Deine Aufgaben »
**A.** Beantworte anhand des Textausschnitts zum Kauf eines Gartenhäckslers:
(i) Womit zerkleinert CityCobra den Grünschnitt bisher?
(ii) Welches Gerät zieht CityCobra in Erwägung zu kaufen?
(iii) An welchem Datum wurde der Beitrag verfasst?
**B.** Setze den Textausschnitt zum Kauf eines Gartenhäckslers im Anschluss an seinen letzten Satz fort.

Textausschnitt »
# Guter Gartenhäcksler gesucht - Hat Jemand Tipps zum Kauf?



## CityCobra (20. Juli 2009)

Hallo zusammen!

Ich verbringe meistens immer einige Stunden im Garten um den Grünschnitt, Zweige, Äste etc. zu zerkleinern, denn dies mache ich bisher "liebevoll" von Hand mit einer Rosenschere.
Da mir das aber so langsam keinen Spaß mehr macht, und ich auch nicht immer soviel Zeit dafür übrig habe, bin ich nun auf der Suche nach einer guten und sinnvollen Lösung für diese Aufgabe.

Ich spiele nun mit dem Gedanken mir einen Gartenhäcksler zu kaufen, nur gibt es scheinbar eine Vielzahl an Herstellern und Modelle auf dem Markt,
 und ich weiß nicht auf was ich achten soll beim Kauf.

Rohdaten »
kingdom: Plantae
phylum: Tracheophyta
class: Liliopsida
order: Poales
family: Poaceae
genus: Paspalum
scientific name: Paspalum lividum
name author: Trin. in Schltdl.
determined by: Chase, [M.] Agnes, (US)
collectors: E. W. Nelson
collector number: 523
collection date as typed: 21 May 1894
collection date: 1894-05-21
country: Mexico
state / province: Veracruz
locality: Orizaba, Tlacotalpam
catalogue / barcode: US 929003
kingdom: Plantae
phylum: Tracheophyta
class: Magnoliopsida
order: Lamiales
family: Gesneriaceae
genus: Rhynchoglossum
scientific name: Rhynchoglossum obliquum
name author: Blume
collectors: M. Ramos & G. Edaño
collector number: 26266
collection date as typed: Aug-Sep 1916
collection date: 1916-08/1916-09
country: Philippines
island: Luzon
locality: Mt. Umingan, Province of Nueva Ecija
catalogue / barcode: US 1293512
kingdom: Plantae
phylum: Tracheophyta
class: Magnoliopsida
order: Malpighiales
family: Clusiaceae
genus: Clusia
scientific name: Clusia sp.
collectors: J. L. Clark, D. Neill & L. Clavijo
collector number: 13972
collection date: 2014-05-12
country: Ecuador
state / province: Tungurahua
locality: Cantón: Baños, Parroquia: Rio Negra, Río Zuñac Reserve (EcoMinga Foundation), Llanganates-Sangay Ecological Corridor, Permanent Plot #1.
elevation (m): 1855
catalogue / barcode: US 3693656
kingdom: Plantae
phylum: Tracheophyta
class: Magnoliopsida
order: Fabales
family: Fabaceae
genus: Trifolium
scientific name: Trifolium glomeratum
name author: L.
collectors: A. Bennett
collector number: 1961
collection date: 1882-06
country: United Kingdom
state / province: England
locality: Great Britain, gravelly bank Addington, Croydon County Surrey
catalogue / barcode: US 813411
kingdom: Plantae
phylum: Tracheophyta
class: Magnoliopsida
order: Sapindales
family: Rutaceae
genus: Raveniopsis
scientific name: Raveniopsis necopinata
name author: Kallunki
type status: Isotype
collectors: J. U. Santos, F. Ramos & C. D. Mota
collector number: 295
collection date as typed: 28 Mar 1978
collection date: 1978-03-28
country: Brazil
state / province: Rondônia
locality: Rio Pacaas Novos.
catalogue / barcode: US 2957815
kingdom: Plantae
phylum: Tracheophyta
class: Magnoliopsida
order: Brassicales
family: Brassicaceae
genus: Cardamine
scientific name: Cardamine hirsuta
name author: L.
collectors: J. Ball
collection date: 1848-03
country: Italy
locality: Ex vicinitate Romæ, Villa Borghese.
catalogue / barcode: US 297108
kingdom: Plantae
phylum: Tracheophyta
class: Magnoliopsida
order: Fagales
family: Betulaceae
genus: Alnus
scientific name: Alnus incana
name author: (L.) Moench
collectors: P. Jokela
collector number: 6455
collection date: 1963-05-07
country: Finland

Lösungen zur Übung »
**A.**
(i) Von Hand mit einer Rosenschere.
(ii) Einen Gartenhäcksler.
(iii) Am 20. Juli 2009.

**B.**
Auch bei den Preisen gibt es große Differenzen.
Ich möchte zwar keinen "Schrott" kaufen, und lege normal eigentlich immer viel Wert auf gute Qualität, nur möchte ich auch nicht mehr ausgeben wie nötig ist.
Gibt es evtl. Häcksler mit einem guten Preis-/Leistungsverhältnis, und könnt Ihr da was empfehlen?

Vielen Dank im Voraus!

Mit sonnigen Grüßen,
Marc


----------



## heiko-rech (20. Juli 2009)

*AW: Guter Gartenhäcksler gesucht - Hat Jemand Tipps zum Kauf?*

Hallo,

in einigen Tagen kann ich dir was zu den Wiking Häckslern sagen

ein Bekanter hat so einen und ist damit zufrieden. Er hat aber nur die 220V Version und hat mir aber dringend die 380V Variante ans Hez gelegt.

Ich habe mir zuvor Bosch, Wolf etc. angesehen, das scheint eher was für den kübelgärtnernden Reihenhaus-Besitzer zu sein. 

Gruß

Heiko


----------



## CityCobra (20. Juli 2009)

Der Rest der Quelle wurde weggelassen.